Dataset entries
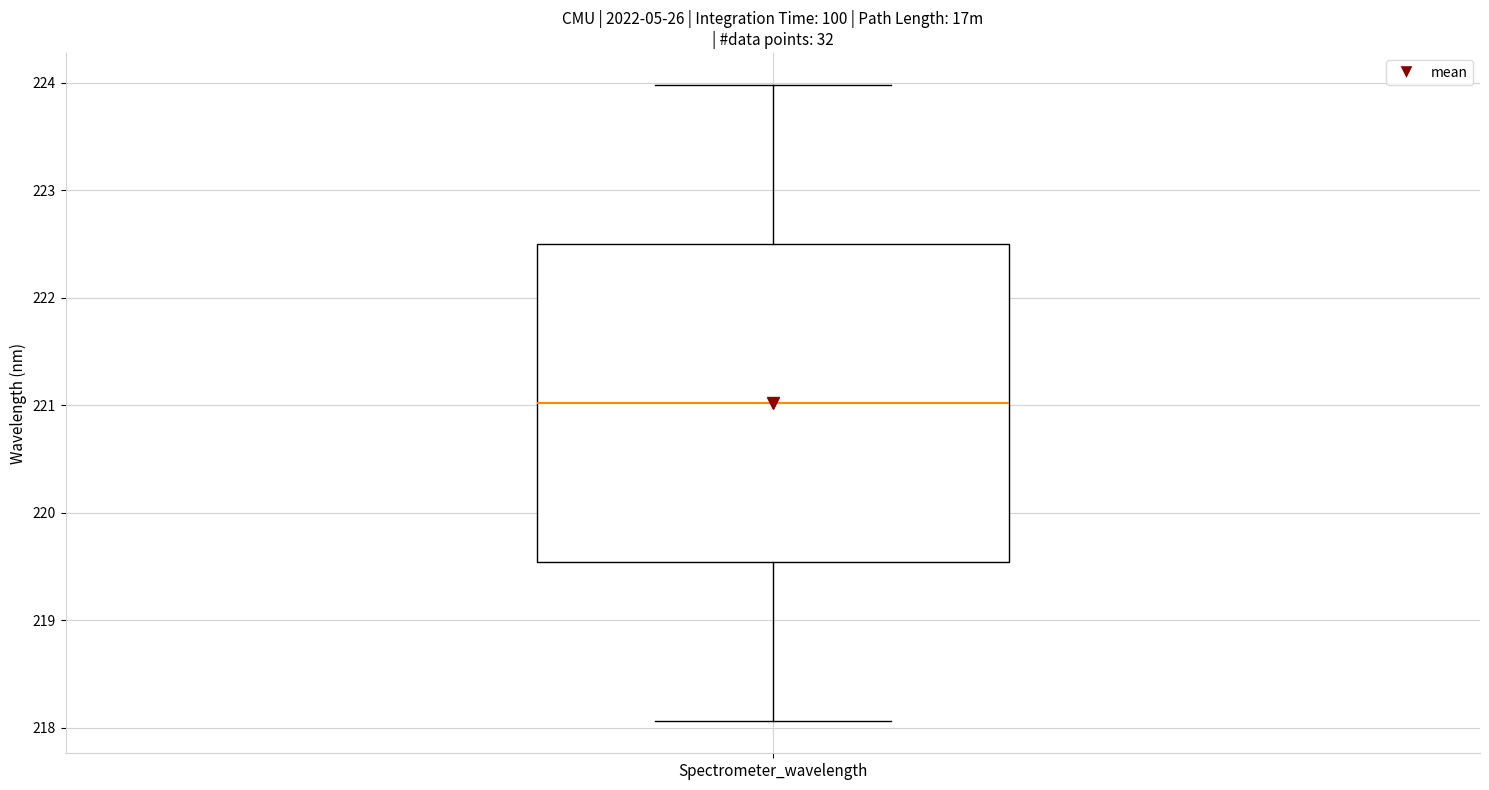

Where does the median line of the box for Spectrometer_wavelength sit on the y-axis? The values are not printed on the chart, so give them approximately, as read against the axis.

221.0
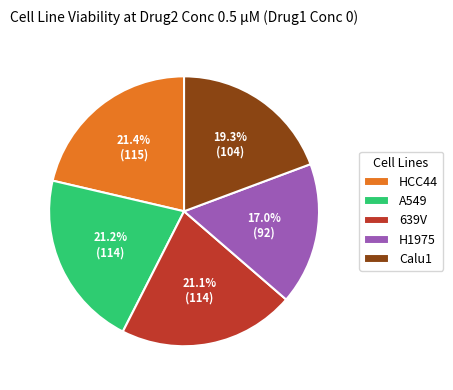

What is the smallest slice in the pie chart?

H1975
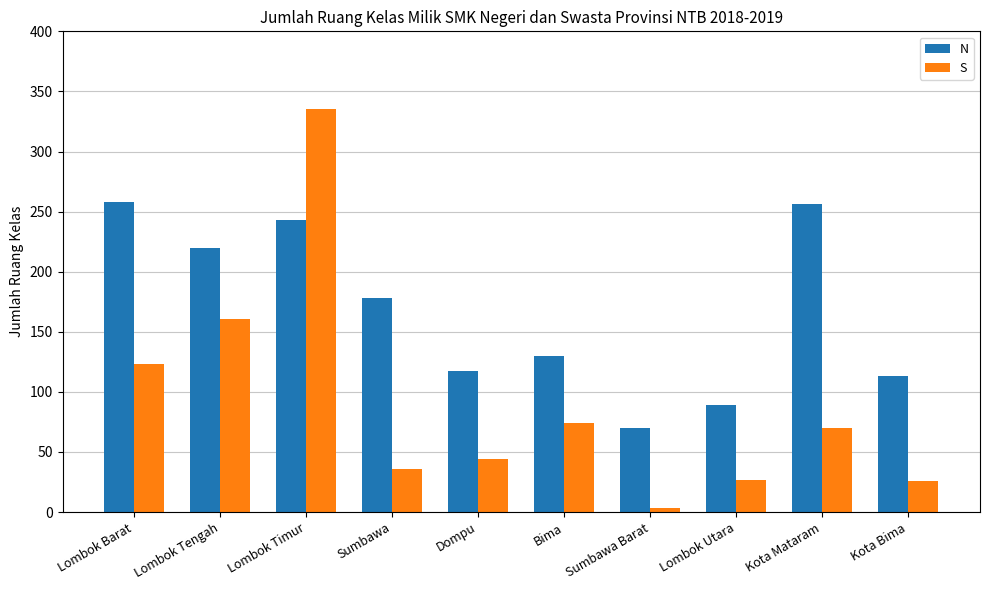

Which series has the largest total across all categories?

N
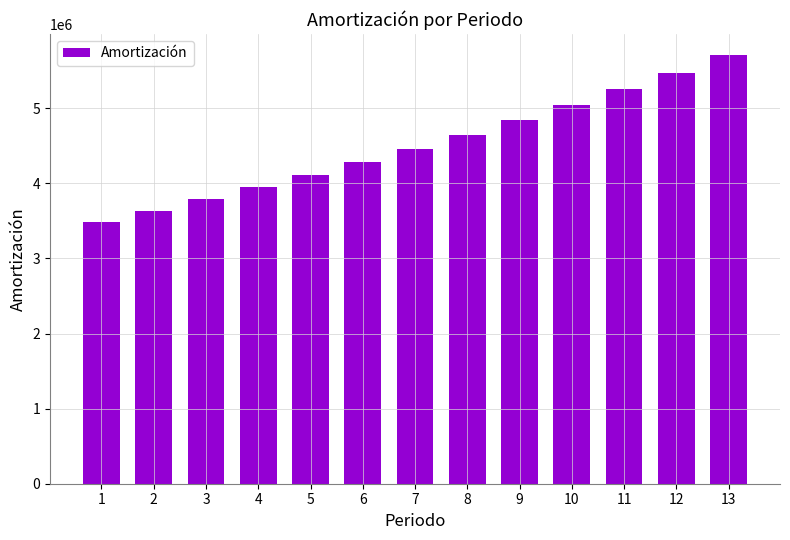

What is the sum of the values at 12 and 13?

11180140.1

TASK TO COMPLETE:
Turn every text line of the records above into a numbered list. Leave out the blank lines and the pictures.

WORKED SOLUTION:
1. Where does the median line of the box for Spectrometer_wavelength sit on the y-axis? The values are not printed on the chart, so give them approximately, as read against the axis.
2. 221.0
3. What is the smallest slice in the pie chart?
4. H1975
5. Which series has the largest total across all categories?
6. N
7. What is the sum of the values at 12 and 13?
8. 11180140.1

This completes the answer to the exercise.